First guess would be a Kimber Ultra Carry II

Zhur


----------



## Dredd (Feb 22, 2008)

zhurdan said:


> First guess would be a Kimber Ultra Carry II
> 
> Zhur


I'm going to agree


----------



## JustRick (Sep 14, 2008)

Kimber makes a model called the Ultra Carry II in .45 ACP. If that isn't it... I'm afraid you are on your own. 

EDITED: Looks like you got the same answer from three people at the same time. How's that for service?


----------



## Arkangel (Jan 17, 2008)

I remember the Gmexcl as being an designation on a savage rifle. I think it meant Gentlemans Extreme Choke Leupold some kid probably screwed up the tag.
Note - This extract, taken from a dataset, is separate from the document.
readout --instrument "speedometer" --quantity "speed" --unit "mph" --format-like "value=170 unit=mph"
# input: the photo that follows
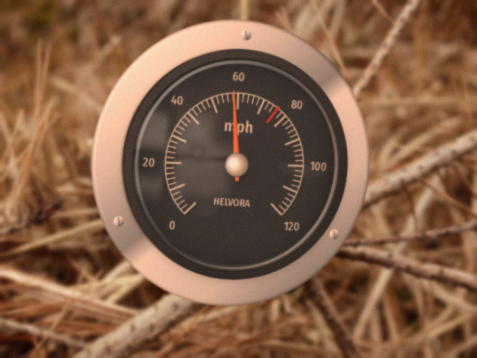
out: value=58 unit=mph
It could have also meant Gander Mountain yadda yadda yadda. Gander Mountain does sell kimber rifles. I stick with my original jumped to conclusion. Some kid screwed up the tag.


----------



## crappler (Jan 10, 2008)

Alright Ill check it out and see what i can find..Thanks for all the help..


----------



## IndyRob (Oct 2, 2008)

Might be Gander mountain exclusive...


----------



## eldoguzzi (Feb 10, 2009)

*Gmexcl?*

Hello,
IndyRob is correct!
I just spoke to a Kimber spokesperson and he told me that the GM in the GMEXCL stands for Gander Mountain.

I purchased the Kimber Ultra Carry II Laser 3" from Gander, and my kimber didn't have the night sights or the competition trigger with the 3 drilled holes.

According to the rep he said that was a "special build" for gander, He also told me when mine was manufactured... COOL.

I also asked about the review in Guns & Ammo mag that is out now with the Kimber laser on the cover, the author wrote that the Kimber comes with 3 mags... this is NOT the case only 1 mag comes with the pistol.

Now I have to decide what IWB holster I should buy for CC.
Any suggestions?
Regards,
Mr. Moto


----------



## plentyofpaws (Nov 7, 2008)

I don't even see a picture?


----------



## Brevard (Jan 24, 2009)

Wonder if it could have meant Gander Mountain Exclusive. I thought Kimber right off the bat also.

Edit: This is what I get for not reading all the way through. Here I am thinking I finally might know something someone else doesnt or hasnt said...but nooooooo.


----------